Correlation Between Cref Money and Small Cap
Can any of the company-specific risk be diversified away by investing in both Cref Money and Small Cap at the same time? Although using a correlation coefficient on its own may not help to predict future stock returns, this module helps to understand the diversifiable risk of combining Cref Money and Small Cap into the same portfolio, which is an essential part of the fundamental portfolio management process.
By analyzing existing cross correlation between Cref Money Market and Small Cap Growth, you can compare the effects of market volatilities on Cref Money and Small Cap and check how they will diversify away market risk if combined in the same portfolio for a given time horizon. You can also utilize pair trading strategies of matching a long position in Cref Money with a short position of Small Cap. Check out your portfolio center. Please also check ongoing floating volatility patterns of Cref Money and Small Cap.
Diversification Opportunities for Cref Money and Small Cap
0.7 | Correlation Coefficient |
Poor diversification
The 3 months correlation between Cref and Small is 0.7. Overlapping area represents the amount of risk that can be diversified away by holding Cref Money Market and Small Cap Growth in the same portfolio, assuming nothing else is changed. The correlation between historical prices or returns on Small Cap Growth and Cref Money is a relative statistical measure of the degree to which these equity instruments tend to move together. The correlation coefficient measures the extent to which returns on Cref Money Market are associated (or correlated) with Small Cap. Values of the correlation coefficient range from -1 to +1, where. The correlation of zero (0) is possible when the price movement of Small Cap Growth has no effect on the direction of Cref Money i.e., Cref Money and Small Cap go up and down completely randomly.

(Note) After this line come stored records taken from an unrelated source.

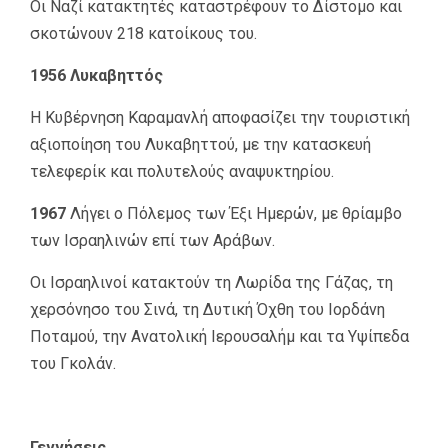
Οι Ναζί κατακτητές καταστρέφουν το Δίστομο και
σκοτώνουν 218 κατοίκους του.
1956 Λυκαβηττός
Η Κυβέρνηση Καραμανλή αποφασίζει την τουριστική
αξιοποίηση του Λυκαβηττού, με την κατασκευή
τελεφερίκ και πολυτελούς αναψυκτηρίου.
1967
Λήγει ο Πόλεμος των Έξι Ημερών, με θρίαμβο
των Ισραηλινών επί των Αράβων.
Οι Ισραηλινοί κατακτούν τη Λωρίδα της Γάζας, τη
χερσόνησο του Σινά, τη Δυτική Όχθη του Ιορδάνη
Ποταμού, την Ανατολική Ιερουσαλήμ και τα Υψίπεδα
του Γκολάν.
Γεννήσεις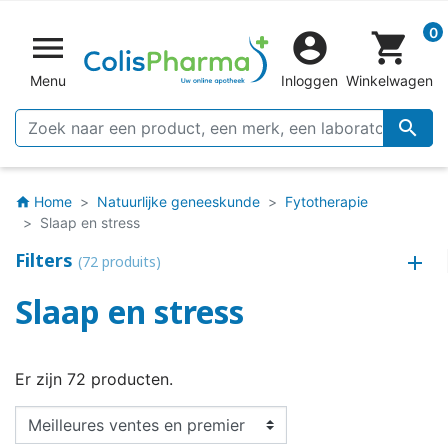
0


shopping_cart
Menu
Inloggen
Winkelwagen

Home
Natuurlijke geneeskunde
Fytotherapie
home
Slaap en stress
Filters
(72 produits)
Slaap en stress
Er zijn 72 producten.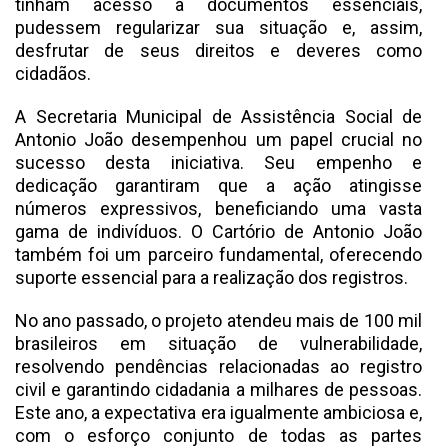
tinham acesso a documentos essenciais,
pudessem regularizar sua situação e, assim,
desfrutar de seus direitos e deveres como
cidadãos.
A Secretaria Municipal de Assistência Social de
Antonio João desempenhou um papel crucial no
sucesso desta iniciativa. Seu empenho e
dedicação garantiram que a ação atingisse
números expressivos, beneficiando uma vasta
gama de indivíduos. O Cartório de Antonio João
também foi um parceiro fundamental, oferecendo
suporte essencial para a realização dos registros.
No ano passado, o projeto atendeu mais de 100 mil
brasileiros em situação de vulnerabilidade,
resolvendo pendências relacionadas ao registro
civil e garantindo cidadania a milhares de pessoas.
Este ano, a expectativa era igualmente ambiciosa e,
com o esforço conjunto de todas as partes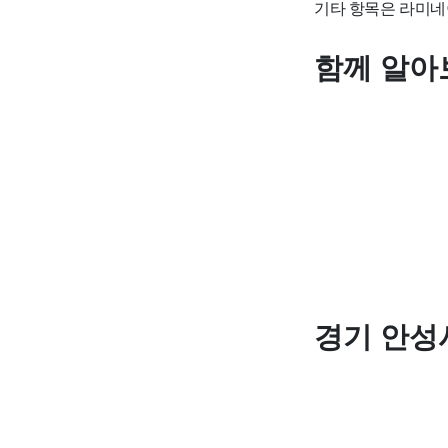
기타 항목은 라미네
함께 알아
경기 안성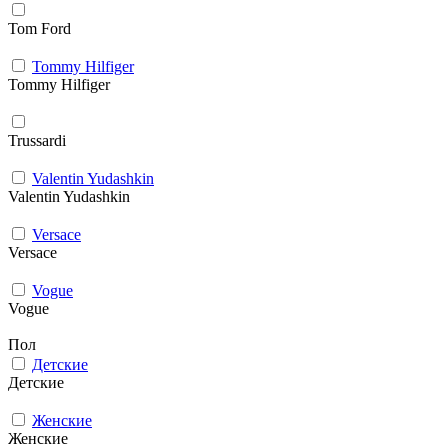
Tom Ford
Tommy Hilfiger
Tommy Hilfiger
Trussardi
Valentin Yudashkin
Valentin Yudashkin
Versace
Versace
Vogue
Vogue
Пол
Детские
Детские
Женские
Женские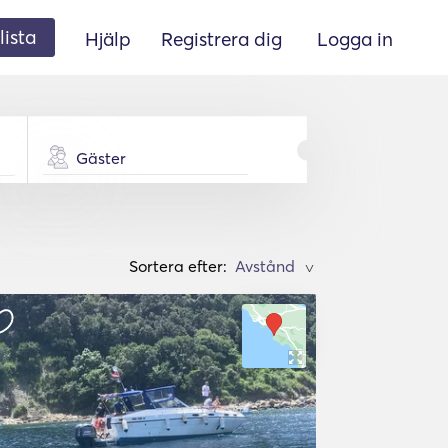
lista
Hjälp
Registrera dig
Logga in
Gäster
Sortera efter:
>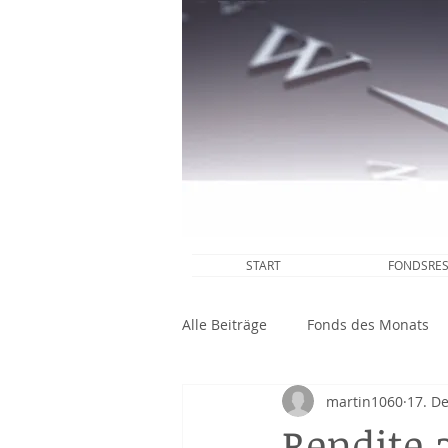
START
FONDSRE
Alle Beiträge
Fonds des Monats
martin1060
17. D
martInvestments in den News
Rendite 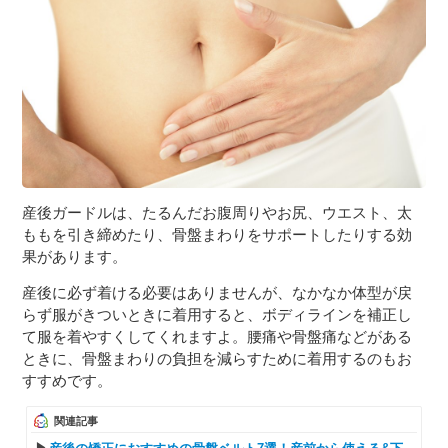
３〜６歳児
７〜１２歳児
産後ガードルは、たるんだお腹周りやお尻、ウエスト、太
ももを引き締めたり、骨盤まわりをサポートしたりする効
果があります。
産後に必ず着ける必要はありませんが、なかなか体型が戻
らず服がきついときに着用すると、ボディラインを補正し
て服を着やすくしてくれますよ。腰痛や骨盤痛などがある
ときに、骨盤まわりの負担を減らすために着用するのもお
すすめです。
関連記事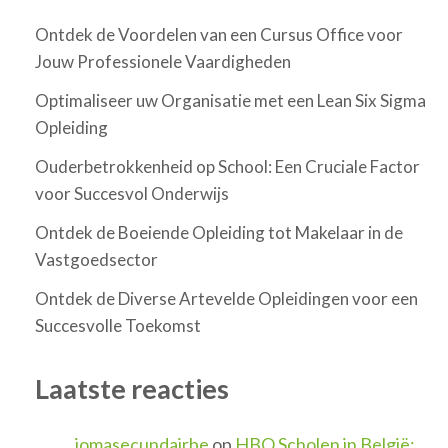
Ontdek de Voordelen van een Cursus Office voor
Jouw Professionele Vaardigheden
Optimaliseer uw Organisatie met een Lean Six Sigma
Opleiding
Ouderbetrokkenheid op School: Een Cruciale Factor
voor Succesvol Onderwijs
Ontdek de Boeiende Opleiding tot Makelaar in de
Vastgoedsector
Ontdek de Diverse Artevelde Opleidingen voor een
Succesvolle Toekomst
Laatste reacties
jomasecundairbe
op
HBO Scholen in België: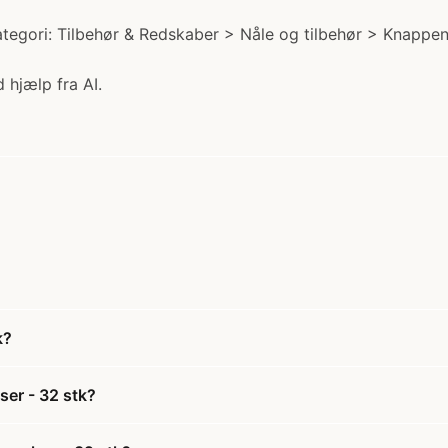
ategori: Tilbehør & Redskaber > Nåle og tilbehør > Knappenå
 hjælp fra AI.
k?
ser - 32 stk?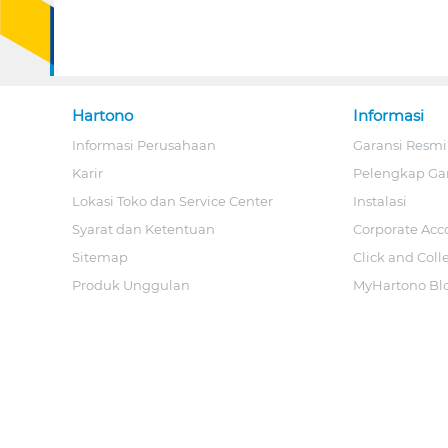
Hartono
Informasi
Informasi Perusahaan
Garansi Resmi
Karir
Pelengkap Ga
Lokasi Toko dan Service Center
Instalasi
Syarat dan Ketentuan
Corporate Acc
Sitemap
Click and Coll
Produk Unggulan
MyHartono Bl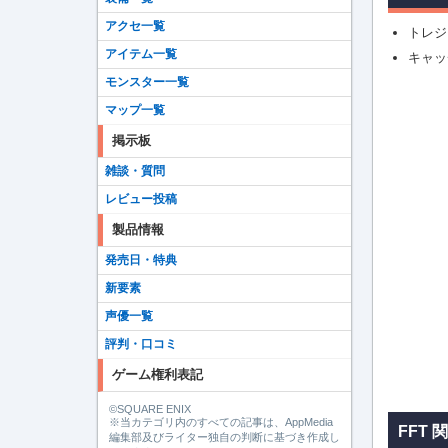
アクセ一覧
トレジ
アイテム一覧
キャッチ
モンスター一覧
マップ一覧
掲示板
雑談・質問
レビュー投稿
製品情報
発売日・特典
新要素
声優一覧
評判・口コミ
ゲーム権利表記
©SQUARE ENIX
※当カテゴリ内のすべての記事は、AppMedia
FFT 
編集部及びライター独自の判断に基づき作成し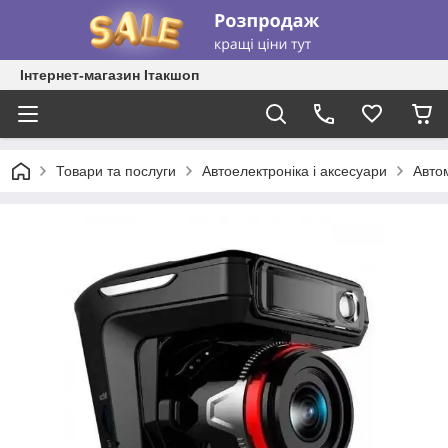
Інтернет-магазин Ітакшоп
Товари та послуги
Автоелектроніка і аксесуари
Авто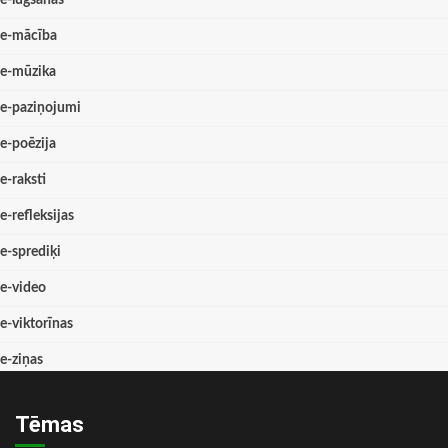
e-lūgšanas
e-mācība
e-mūzika
e-paziņojumi
e-poēzija
e-raksti
e-refleksijas
e-sprediķi
e-video
e-viktorīnas
e-ziņas
Tēmas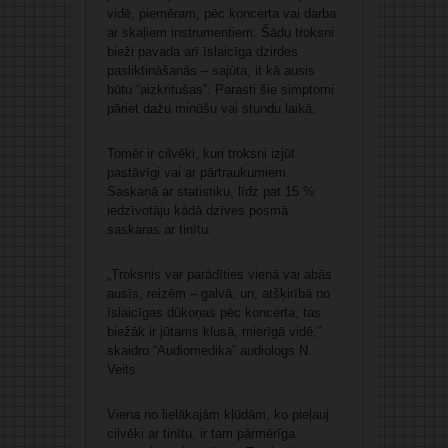
vidē, piemēram, pēc koncerta vai darba
ar skaļiem instrumentiem. Šādu troksni
bieži pavada arī īslaicīga dzirdes
pasliktināšanās – sajūta, it kā ausis
būtu “aizkritušas”. Parasti šie simptomi
pāriet dažu minūšu vai stundu laikā.
Tomēr ir cilvēki, kuri troksni izjūt
pastāvīgi vai ar pārtraukumiem.
Saskaņā ar statistiku, līdz pat 15 %
iedzīvotāju kādā dzīves posmā
saskaras ar tinītu.
„Troksnis var parādīties vienā vai abās
ausīs, reizēm – galvā, un, atšķirībā no
īslaicīgas dūkoņas pēc koncerta, tas
biežāk ir jūtams klusā, mierīgā vidē,”
skaidro “Audiomedika” audiologs N.
Veits.
Viena no lielākajām kļūdām, ko pieļauj
cilvēki ar tinītu, ir tam pārmērīga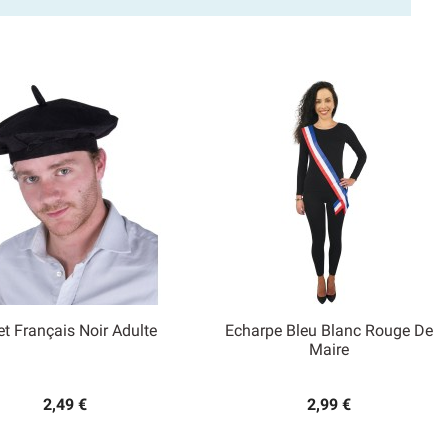
et Français Noir Adulte
Echarpe Bleu Blanc Rouge De


Maire
Aperçu rapide
Aperçu rapide
2,49 €
2,99 €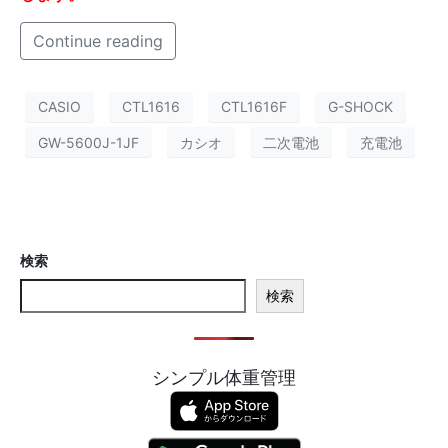
Continue reading
CASIO
CTL1616
CTL1616F
G-SHOCK
GW-5600J-1JF
カシオ
二次電池
充電池
検索
検索
シンプル体重管理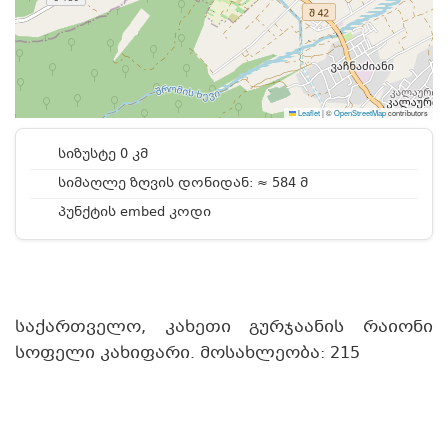
Leaflet
|
©
OpenStreetMap
contributors
სიზუსტე 0 კმ
სიმაღლე ზღვის დონიდან: ≈ 584 მ
პუნქტის embed კოდი
საქართველო, კახეთი გურჯაანის რაიონი
სოფელი კახიფარი. მოსახლეობა: 215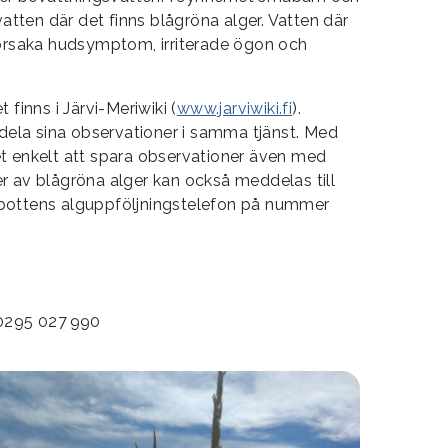
vatten där det finns blågröna alger. Vatten där
 orsaka hudsymptom, irriterade ögon och
 finns i Järvi-Meriwiki (
www.jarviwiki.fi
).
la sina observationer i samma tjänst. Med
t enkelt att spara observationer även med
r av blågröna alger kan också meddelas till
bottens alguppföljningstelefon på nummer
 0295 027 990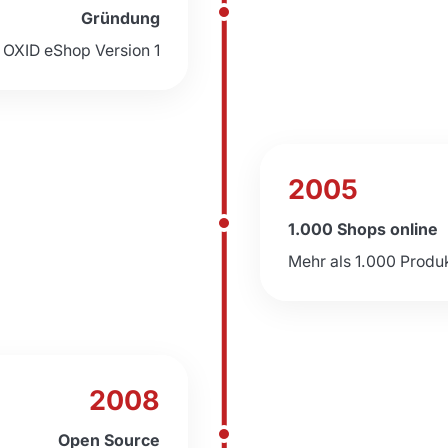
Gründung
t OXID eShop Version 1
2005
1.000 Shops online
Mehr als 1.000 Produ
2008
Open Source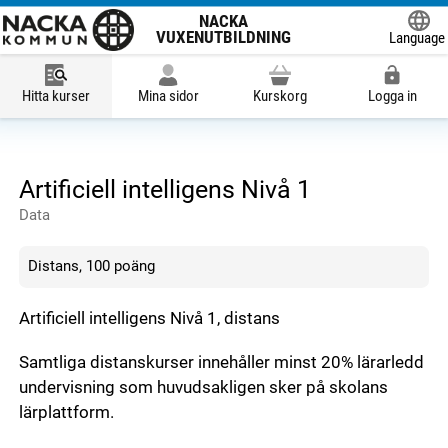
NACKA
VUXENUTBILDNING
Language
Powered
Hitta kurser
Mina sidor
Kurskorg
Logga in
Artificiell intelligens Nivå 1
Data
Distans, 100 poäng
Artificiell intelligens Nivå 1, distans
Samtliga distanskurser innehåller minst 20% lärarledd
undervisning som huvudsakligen sker på skolans
lärplattform.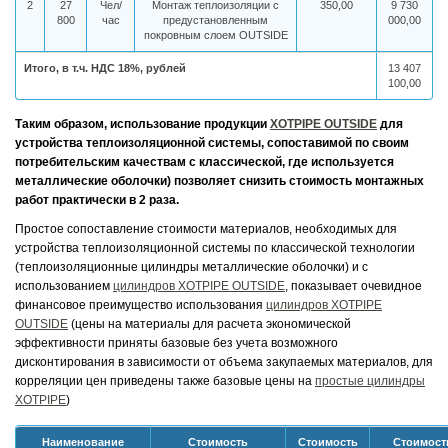
2
27
Чел/
Монтаж теплоизоляции с
350,00
9 730
800
час
предустановленным
000,00
покровным слоем OUTSIDE
Итого, в т.ч. НДС 18%, рублей
13 407
100,00
Таким образом, использование продукции
XOTPIPE OUTSIDE
для
устройства теплоизоляционной системы, сопоставимой по своим
потребительским качествам с классической, где используется
металлические оболочки) позволяет снизить стоимость монтажных
работ практически в 2 раза.
Простое сопоставление стоимости материалов, необходимых для
устройства теплоизоляционной системы по классической технологии
(теплоизоляционные цилиндры металлические оболочки) и с
использованием
цилиндров XOTPIPE OUTSIDE
, показывает очевидное
финансовое преимущество использования
цилиндров XOTPIPE
OUTSIDE
(цены на материалы для расчета экономической
эффективности приняты базовые без учета возможного
дисконтирования в зависимости от объема закупаемых материалов, для
корреляции цен приведены также базовые цены на
простые цилиндры
XOTPIPE
)
Наименование
Стоимость
Стоимость
Стоимост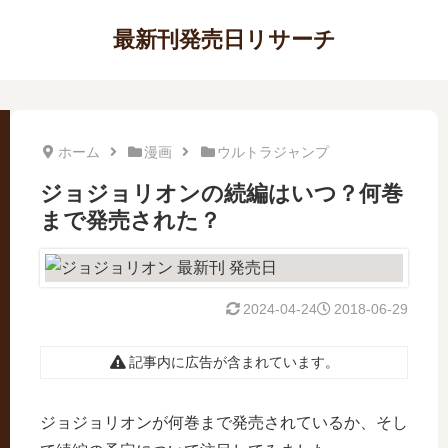
最新刊発売日リサーチ
ホーム
漫画
ウルトラジャンプ
ジョジョリオンの続編はいつ？何巻
まで発売された？
2024-04-24
2018-06-29
記事内に広告が含まれています。
ジョジョリオンが何巻まで発売されているか、そし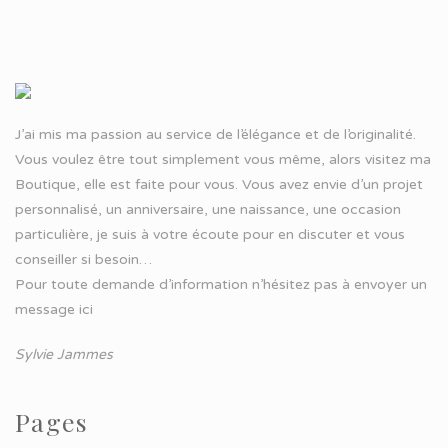
J’ai mis ma passion au service de l’élégance et de l’originalité.
Vous voulez être tout simplement vous même, alors visitez ma
Boutique, elle est faite pour vous. Vous avez envie d’un projet
personnalisé, un anniversaire, une naissance, une occasion
particulière, je suis à votre écoute pour en discuter et vous
conseiller si besoin…
Pour toute demande d’information n’hésitez pas à
envoyer un
message ici
Sylvie Jammes
Pages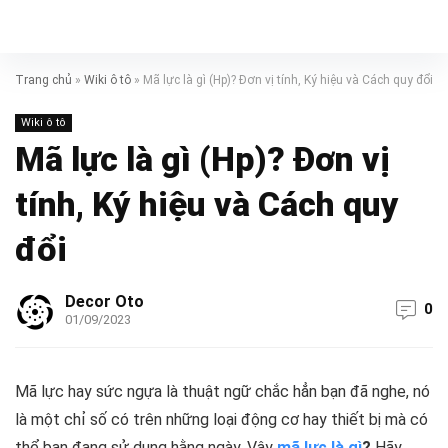
Trang chủ
»
Wiki ô tô
»
Mã lực là gì (Hp)? Đơn vị tính, Ký hiệu và Cách quy đổi
Wiki ô tô
Mã lực là gì (Hp)? Đơn vị
tính, Ký hiệu và Cách quy
đổi
Decor Oto
0
01/09/2023
Mã lực hay sức ngựa là thuật ngữ chắc hẳn bạn đã nghe, nó
là một chỉ số có trên những loại động cơ hay thiết bị mà có
thể bạn đang sử dụng hằng ngày. Vậy
mã lực là gì
?
Hãy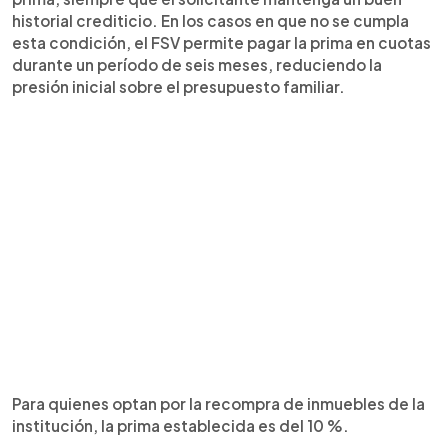
historial crediticio. En los casos en que no se cumpla
esta condición, el FSV permite pagar la prima en cuotas
durante un período de seis meses, reduciendo la
presión inicial sobre el presupuesto familiar.
Para quienes optan por la recompra de inmuebles de la
institución, la prima establecida es del 10 %.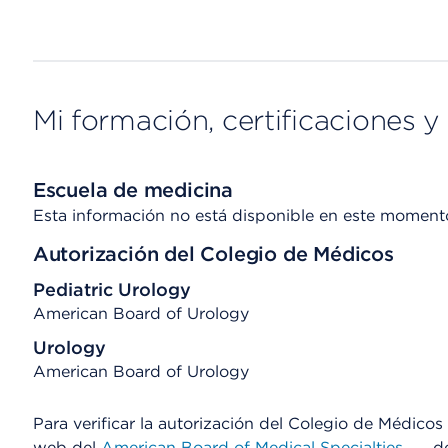
Mi formación, certificaciones y 
Escuela de medicina
Esta información no está disponible en este moment
Autorización del Colegio de Médicos
Pediatric Urology
American Board of Urology
Urology
American Board of Urology
Para verificar la autorización del Colegio de Médicos d
web del
American Board of Medical Specialties
, d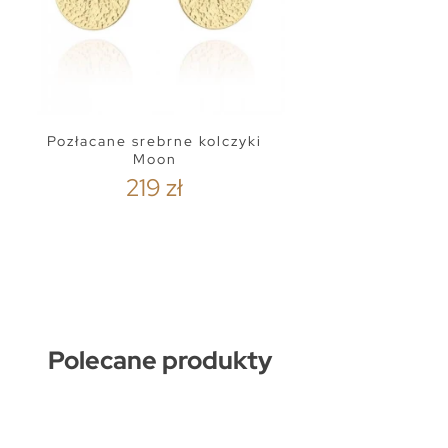
Pozłacane srebrne kolczyki
Moon
219 zł
Polecane produkty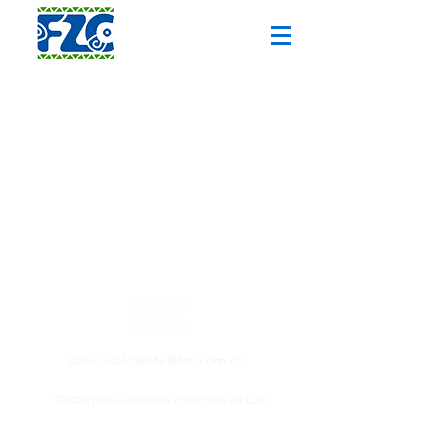
servicioalcliente@fzc.com.co
(57) 316 7412350
©2020 por Fundación Zoológica de Cali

Pair Corralation between Cref Money and Small Cap
Assuming the 90 days trading horizon Cref Money Market is expected to generate 0.02 times more return on investment than Small Cap. However, Cref Money Market is 61.92 times less risky than Small Cap. It trades about 0.93 of its potential returns per unit of risk. Small Cap Growth is currently generating about -0.26 per unit of risk. If you would invest 2,970 in Cref Money Market on September 25, 2024 and sell it today you would earn a total of 10.00 from holding Cref Money Market or generate 0.34% return on investment over 90 days.
Time Period | 3 Months [change] |
Direction | Moves Together |
Strength | Significant |
Accuracy | 100.0% |
Values | Daily Returns |
Cref Money Market vs. Small Cap Growth
Performance |
Timeline |
Cref Money Market |
Small Cap Growth |
Cref Money and Small Cap Volatility Contrast
Predicted Return Density |
Returns |
Pair Trading with Cref Money and Small Cap
The main advantage of trading using opposite Cref Money and Small Cap positions is that it hedges away some unsystematic risk. Because of two separate transactions, even if Cref Money position performs unexpectedly, Small Cap can make up some of the losses. Pair trading also minimizes risk from directional movements in the market. For example, if an entire industry or sector drops because of unexpected headlines, the short position in Small Cap will offset losses from the drop in Small Cap's long position.Cref Money vs. Vanguard Total Stock | Cref Money vs. Vanguard 500 Index | Cref Money vs. Vanguard Total Stock | Cref Money vs. Vanguard Total Stock |
Small Cap vs. Cref Money Market | Small Cap vs. Ab Government Exchange | Small Cap vs. Elfun Government Money | Small Cap vs. Money Market Obligations |
Check out your portfolio center.Note that this page's information should be used as a complementary analysis to find the right mix of equity instruments to add to your existing portfolios or create a brand new portfolio. You can also try the Money Flow Index module to determine momentum by analyzing Money Flow Index and other technical indicators.